2.  **Good Predictions:**

      * **MSE will be a small positive number:** There are some errors, but they are relatively small. MSE quantifies the average magnitude of these squared errors.
      * **R-squared will be close to 1 (but less than 1):** The model still explains a large proportion of the variance in house prices, indicating a strong fit, but not perfect.

3.  **Poor Predictions:**

      * **MSE will be a larger positive number:** The errors are significantly larger, leading to a higher average squared error.
      * **R-squared will be much lower, potentially negative:** A low or negative R-squared indicates that the model poorly explains the variance in the true prices. A negative R-squared occurs when the model performs worse than a simple horizontal line (the mean of the actual values). This means your model's predictions are worse than simply predicting the average house price for every instance.

**Summary of Comparison through this example:**

  * **MSE provides an absolute measure of error.** It quantifies *how much* error your model has, with smaller values indicating better performance.

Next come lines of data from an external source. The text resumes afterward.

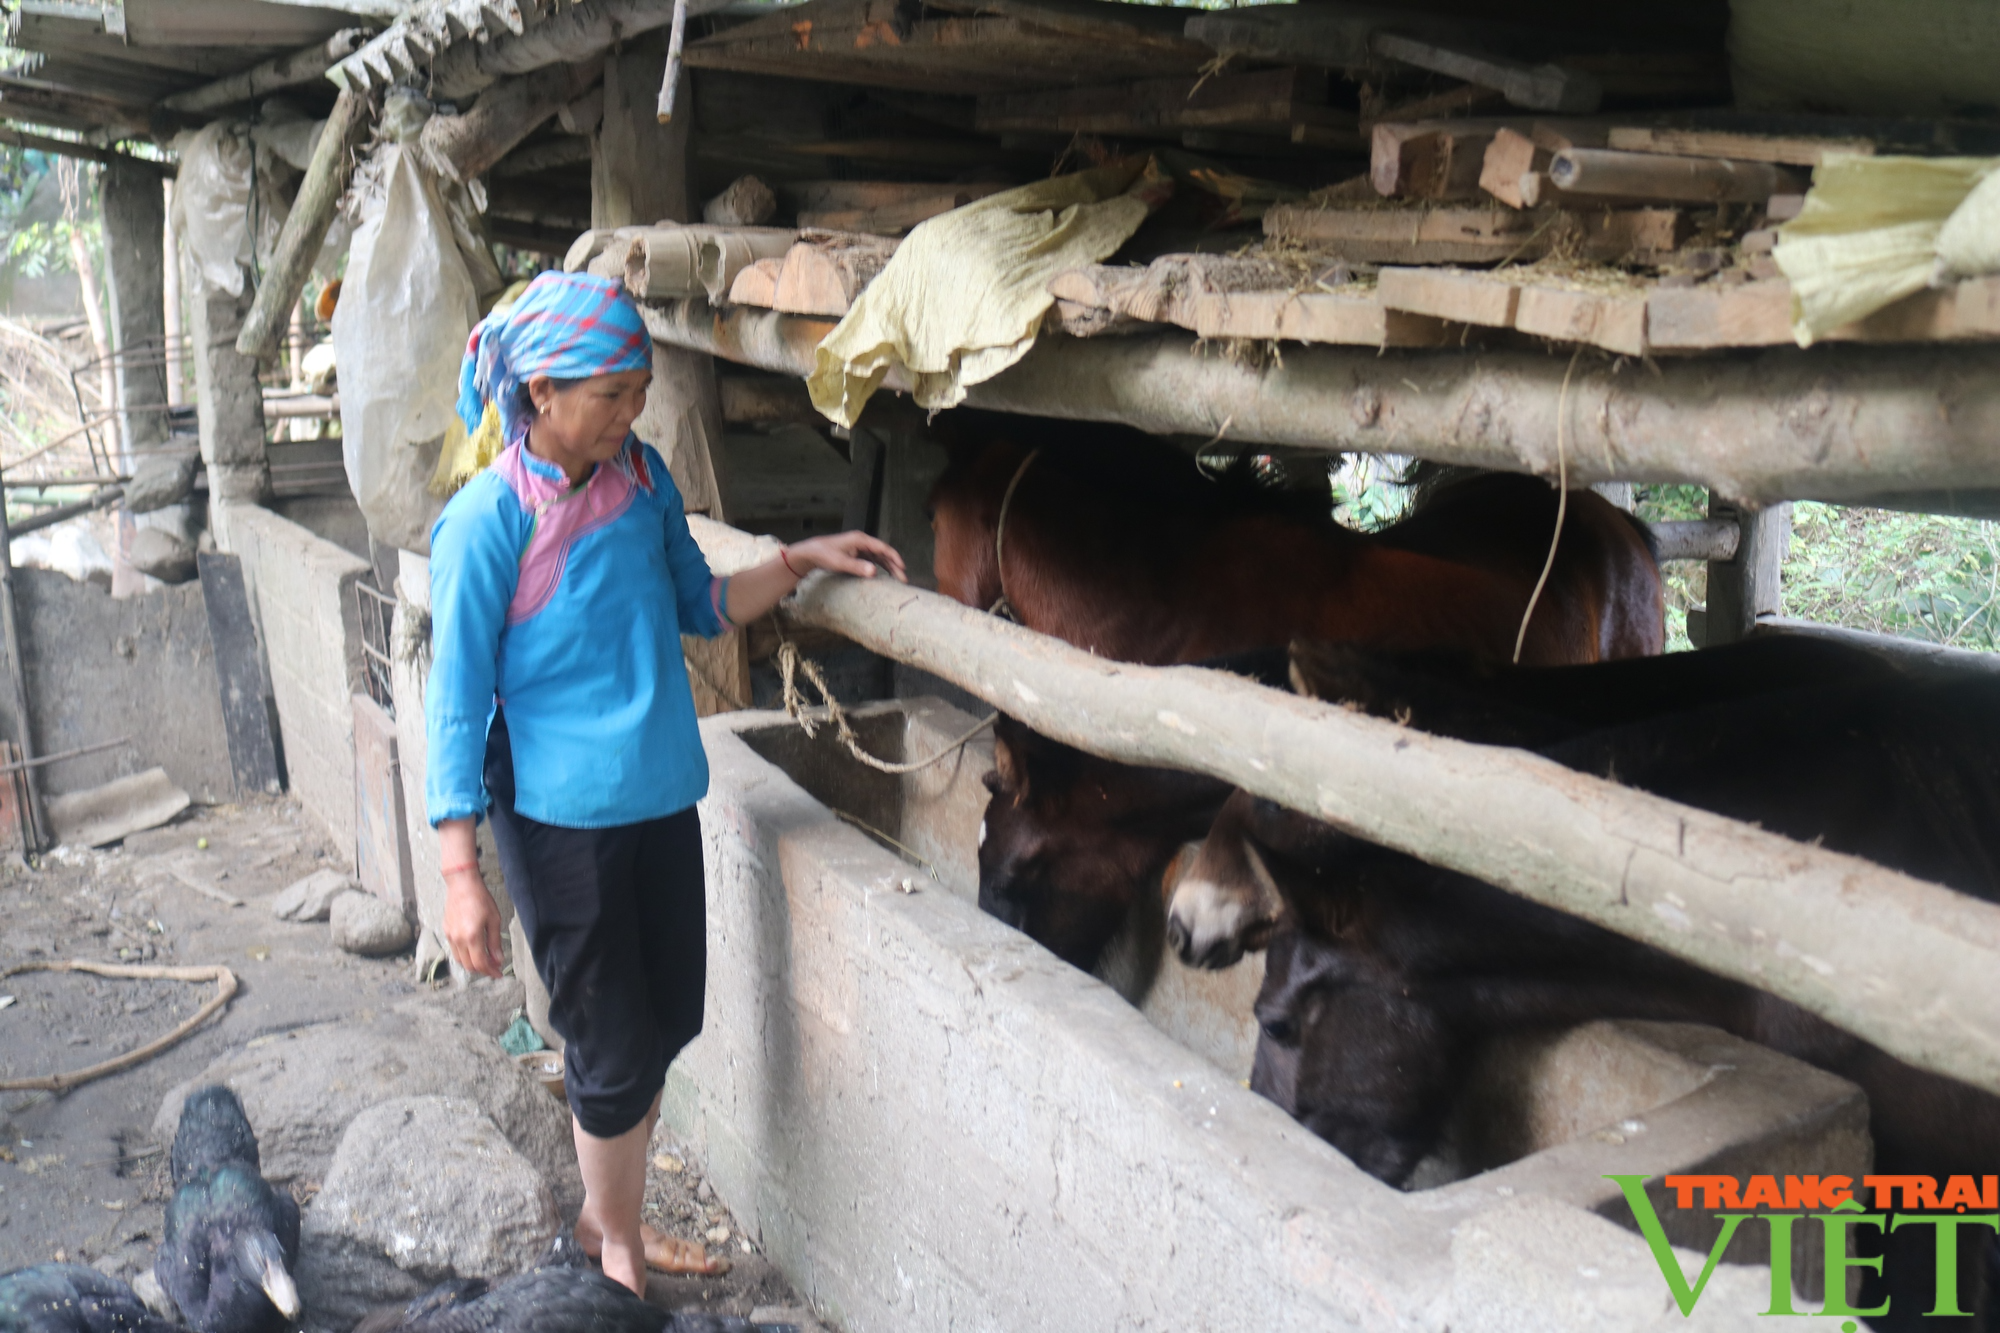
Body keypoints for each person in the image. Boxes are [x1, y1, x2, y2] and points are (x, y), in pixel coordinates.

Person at [424, 271, 904, 1295]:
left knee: (667, 1021)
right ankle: (614, 1251)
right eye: (612, 393)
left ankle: (606, 1216)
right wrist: (459, 867)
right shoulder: (484, 522)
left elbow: (705, 601)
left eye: (639, 389)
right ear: (540, 392)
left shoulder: (638, 479)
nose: (631, 411)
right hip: (560, 822)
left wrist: (799, 561)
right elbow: (456, 702)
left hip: (656, 795)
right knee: (610, 1044)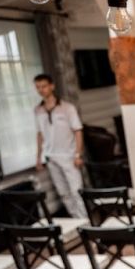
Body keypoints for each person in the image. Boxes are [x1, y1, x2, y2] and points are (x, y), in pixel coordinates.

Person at [33, 74, 88, 219]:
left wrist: (78, 154)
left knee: (77, 192)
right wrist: (38, 157)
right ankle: (77, 222)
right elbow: (40, 134)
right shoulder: (38, 110)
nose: (41, 90)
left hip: (69, 156)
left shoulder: (67, 108)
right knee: (64, 194)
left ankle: (86, 224)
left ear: (52, 86)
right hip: (51, 157)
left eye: (44, 86)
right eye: (38, 87)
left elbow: (78, 131)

Its value is directly related to the scale of your target variable.
  * **R-squared provides a relative measure of how well your model fits the variance in the data.** It tells you *what proportion* of the variability in the target variable is explained by your model, ranging from 0 to 1 (with potential for negative values for very poor models).

In essence, MSE tells you about the *accuracy* of your predictions in the units of your data (squared), while R-squared tells you about the *explanatory power* of your model.